著者
上山 恵子 坂本 裕子 三好 正満
出版者
一般社団法人 日本家政学会
雑誌
一般社団法人日本家政学会研究発表要旨集
巻号頁・発行日
vol.55, pp.65, 2003

【目的】我が国では高齢化と共に、女性に加え男性においても骨粗鬆症が増加するといわれている。そこで、男性高齢者を対象に骨強度の2年間の変化と生活状況を調査し、骨強度の変化に影響を与える要因について検討した。
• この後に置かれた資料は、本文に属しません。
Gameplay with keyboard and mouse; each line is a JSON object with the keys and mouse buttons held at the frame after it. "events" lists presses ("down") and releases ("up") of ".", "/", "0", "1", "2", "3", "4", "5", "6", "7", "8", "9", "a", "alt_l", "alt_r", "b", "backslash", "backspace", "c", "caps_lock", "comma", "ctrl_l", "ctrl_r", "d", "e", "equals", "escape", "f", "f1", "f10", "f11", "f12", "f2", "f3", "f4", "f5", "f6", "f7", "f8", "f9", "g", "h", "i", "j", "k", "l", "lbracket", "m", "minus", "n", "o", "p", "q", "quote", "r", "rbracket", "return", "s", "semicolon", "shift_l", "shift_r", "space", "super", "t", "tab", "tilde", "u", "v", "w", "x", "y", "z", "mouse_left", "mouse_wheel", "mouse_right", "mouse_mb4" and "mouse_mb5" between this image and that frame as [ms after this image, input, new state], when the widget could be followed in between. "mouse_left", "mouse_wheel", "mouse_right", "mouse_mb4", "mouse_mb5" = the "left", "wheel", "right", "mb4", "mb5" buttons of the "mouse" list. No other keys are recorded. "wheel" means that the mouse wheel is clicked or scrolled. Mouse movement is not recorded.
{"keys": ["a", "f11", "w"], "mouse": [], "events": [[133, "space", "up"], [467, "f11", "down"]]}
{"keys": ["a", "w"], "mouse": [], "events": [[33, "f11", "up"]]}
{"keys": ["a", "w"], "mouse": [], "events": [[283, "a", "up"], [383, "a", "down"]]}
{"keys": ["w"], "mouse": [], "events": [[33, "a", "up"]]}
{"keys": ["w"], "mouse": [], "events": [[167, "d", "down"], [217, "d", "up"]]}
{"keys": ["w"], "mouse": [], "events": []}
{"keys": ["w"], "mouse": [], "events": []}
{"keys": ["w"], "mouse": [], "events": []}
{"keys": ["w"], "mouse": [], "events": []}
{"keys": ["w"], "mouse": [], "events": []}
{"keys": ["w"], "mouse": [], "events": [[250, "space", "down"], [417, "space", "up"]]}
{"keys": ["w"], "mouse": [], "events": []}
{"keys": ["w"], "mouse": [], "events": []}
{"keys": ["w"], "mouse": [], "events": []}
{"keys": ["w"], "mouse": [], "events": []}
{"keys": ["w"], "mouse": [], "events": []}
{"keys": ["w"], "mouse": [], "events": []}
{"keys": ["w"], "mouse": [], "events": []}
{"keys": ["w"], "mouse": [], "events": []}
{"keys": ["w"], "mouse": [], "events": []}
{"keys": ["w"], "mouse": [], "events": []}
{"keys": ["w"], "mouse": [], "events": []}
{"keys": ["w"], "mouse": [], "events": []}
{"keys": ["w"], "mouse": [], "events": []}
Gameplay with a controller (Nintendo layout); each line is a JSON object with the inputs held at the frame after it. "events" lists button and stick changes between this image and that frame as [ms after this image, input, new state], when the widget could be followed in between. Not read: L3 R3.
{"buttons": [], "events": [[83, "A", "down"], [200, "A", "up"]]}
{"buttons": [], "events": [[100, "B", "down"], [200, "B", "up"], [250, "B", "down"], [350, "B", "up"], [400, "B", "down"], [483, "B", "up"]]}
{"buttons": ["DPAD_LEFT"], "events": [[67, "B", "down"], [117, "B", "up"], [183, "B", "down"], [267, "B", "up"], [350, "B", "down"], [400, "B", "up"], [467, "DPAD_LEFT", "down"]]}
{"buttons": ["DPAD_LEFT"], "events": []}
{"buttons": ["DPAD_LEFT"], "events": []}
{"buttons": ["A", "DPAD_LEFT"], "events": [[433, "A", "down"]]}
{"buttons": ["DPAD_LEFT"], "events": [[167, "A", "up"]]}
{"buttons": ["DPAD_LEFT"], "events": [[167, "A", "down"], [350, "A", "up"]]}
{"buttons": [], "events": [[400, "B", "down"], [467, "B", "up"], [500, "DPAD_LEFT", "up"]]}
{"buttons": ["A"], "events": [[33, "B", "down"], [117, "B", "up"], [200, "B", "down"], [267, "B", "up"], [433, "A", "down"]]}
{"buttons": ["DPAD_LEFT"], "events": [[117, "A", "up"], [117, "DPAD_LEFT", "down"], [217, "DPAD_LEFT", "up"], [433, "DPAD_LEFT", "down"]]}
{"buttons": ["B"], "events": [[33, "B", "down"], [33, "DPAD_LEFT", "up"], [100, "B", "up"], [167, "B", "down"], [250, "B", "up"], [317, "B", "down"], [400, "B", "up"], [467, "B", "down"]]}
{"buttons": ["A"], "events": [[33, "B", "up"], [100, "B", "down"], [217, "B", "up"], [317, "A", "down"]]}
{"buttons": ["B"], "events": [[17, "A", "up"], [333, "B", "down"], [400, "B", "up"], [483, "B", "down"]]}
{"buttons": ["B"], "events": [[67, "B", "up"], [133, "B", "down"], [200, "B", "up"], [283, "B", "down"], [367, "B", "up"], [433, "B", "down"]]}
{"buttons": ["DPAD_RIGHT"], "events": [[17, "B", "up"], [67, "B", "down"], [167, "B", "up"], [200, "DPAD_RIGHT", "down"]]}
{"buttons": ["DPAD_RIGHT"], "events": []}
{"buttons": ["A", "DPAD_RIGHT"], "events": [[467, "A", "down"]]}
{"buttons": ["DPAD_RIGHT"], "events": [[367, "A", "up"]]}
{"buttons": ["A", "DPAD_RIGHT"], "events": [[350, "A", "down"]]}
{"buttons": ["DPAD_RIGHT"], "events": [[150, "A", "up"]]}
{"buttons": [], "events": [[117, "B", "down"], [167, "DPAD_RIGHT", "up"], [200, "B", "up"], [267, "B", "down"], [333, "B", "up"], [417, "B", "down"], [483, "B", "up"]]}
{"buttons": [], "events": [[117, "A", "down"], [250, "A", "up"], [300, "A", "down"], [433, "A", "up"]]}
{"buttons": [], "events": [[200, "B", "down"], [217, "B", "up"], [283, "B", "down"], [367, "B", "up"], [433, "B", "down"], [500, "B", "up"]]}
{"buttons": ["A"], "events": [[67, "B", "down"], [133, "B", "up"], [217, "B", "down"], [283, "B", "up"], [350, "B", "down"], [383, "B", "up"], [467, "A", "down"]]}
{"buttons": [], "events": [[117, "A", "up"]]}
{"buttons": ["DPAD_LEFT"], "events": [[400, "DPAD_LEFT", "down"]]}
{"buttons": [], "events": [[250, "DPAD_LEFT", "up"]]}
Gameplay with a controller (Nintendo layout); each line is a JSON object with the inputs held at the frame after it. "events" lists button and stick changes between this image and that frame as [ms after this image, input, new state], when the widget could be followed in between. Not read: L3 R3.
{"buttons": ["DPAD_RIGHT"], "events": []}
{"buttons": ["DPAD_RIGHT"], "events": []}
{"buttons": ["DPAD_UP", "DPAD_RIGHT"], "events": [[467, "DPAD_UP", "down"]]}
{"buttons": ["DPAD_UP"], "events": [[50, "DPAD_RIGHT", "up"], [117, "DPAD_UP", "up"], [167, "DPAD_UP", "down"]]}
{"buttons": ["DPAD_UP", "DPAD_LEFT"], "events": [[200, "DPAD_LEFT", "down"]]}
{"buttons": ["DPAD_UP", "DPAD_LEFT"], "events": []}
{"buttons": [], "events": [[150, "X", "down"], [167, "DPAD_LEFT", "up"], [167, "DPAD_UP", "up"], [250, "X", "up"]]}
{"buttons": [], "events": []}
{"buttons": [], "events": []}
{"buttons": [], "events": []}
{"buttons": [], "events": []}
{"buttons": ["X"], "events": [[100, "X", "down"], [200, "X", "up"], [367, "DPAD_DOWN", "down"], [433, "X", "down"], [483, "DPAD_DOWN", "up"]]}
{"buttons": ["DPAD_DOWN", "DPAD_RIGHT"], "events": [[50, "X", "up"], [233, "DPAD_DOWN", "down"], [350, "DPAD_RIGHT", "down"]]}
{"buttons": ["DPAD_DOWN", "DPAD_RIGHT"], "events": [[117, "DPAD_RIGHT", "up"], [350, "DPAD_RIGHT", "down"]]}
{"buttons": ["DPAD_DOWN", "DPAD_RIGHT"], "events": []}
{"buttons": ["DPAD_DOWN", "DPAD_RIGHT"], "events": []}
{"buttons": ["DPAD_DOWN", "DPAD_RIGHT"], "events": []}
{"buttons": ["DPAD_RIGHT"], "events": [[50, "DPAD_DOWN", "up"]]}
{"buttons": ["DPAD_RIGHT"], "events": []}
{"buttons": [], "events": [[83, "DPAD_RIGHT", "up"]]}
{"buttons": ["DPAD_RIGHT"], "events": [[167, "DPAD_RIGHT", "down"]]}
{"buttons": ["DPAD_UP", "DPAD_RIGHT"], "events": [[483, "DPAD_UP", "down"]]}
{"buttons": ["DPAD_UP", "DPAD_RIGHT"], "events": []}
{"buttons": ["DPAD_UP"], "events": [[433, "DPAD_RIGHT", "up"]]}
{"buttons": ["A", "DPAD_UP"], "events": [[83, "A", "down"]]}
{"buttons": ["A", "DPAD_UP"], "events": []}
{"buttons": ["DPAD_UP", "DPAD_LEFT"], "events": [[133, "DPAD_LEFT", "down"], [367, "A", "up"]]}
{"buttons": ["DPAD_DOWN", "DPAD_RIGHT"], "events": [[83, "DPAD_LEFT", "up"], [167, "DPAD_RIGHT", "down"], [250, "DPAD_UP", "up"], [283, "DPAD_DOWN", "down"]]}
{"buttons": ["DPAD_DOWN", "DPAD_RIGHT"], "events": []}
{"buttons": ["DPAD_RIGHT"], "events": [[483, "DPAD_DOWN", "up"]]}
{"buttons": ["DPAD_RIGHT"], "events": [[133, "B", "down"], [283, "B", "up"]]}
【方法】1999年~2002年にN市内に在住する60歳~86歳の健常な男性68名を対象に、超音波測定による踵骨の骨強度(stiffness)および体脂肪率の測定と、身体状況、食生活・運動を含む日常生活習慣、社会活動状況などについて聞き取り調査を行った。解析には同性・同年齢健常者におけるstiffness の平均比較値であるAM値を用いて、初年度値を100とした時の2年後の変化値を求めた。変化値97~103の者を除く前期高齢者(60~74歳)26名、後期高齢者(75~86歳)22名の計48名で生活習慣等との関連について検討した。パラメトリック項目については得点を与え、t検定を行い比較した。【結果】初年度及び2年目の対象者全員のAM値および変化値の平均は、それぞれ94.8±11.0、96.4±18.0および101.7±7.7であった。また、前期及び後期高齢者の各変化率はそれぞれ101.4±6.9、102.1±8.8で両者に有意な差はみられなかったが、体脂肪率、牛乳量および乳・乳製品や卵の摂取頻度などの食事に関する項目で後期高齢者が、一方、速足歩行時間や趣味活動量などの活動量に関する項目で前期高齢者が有意に高かった。また、前・後期高齢者をそれぞれ上・下位群にわけ、生活習慣の差異を比較した結果、後期では両群に明確な違いが得られなかったが、前期では牛乳量および乳製品摂取頻度などの食事に関する項目や、地域活動・友人交際時間および趣味代謝量で上位群の得点が高い傾向にあり、適切な生活習慣による骨強度の維持が示唆された。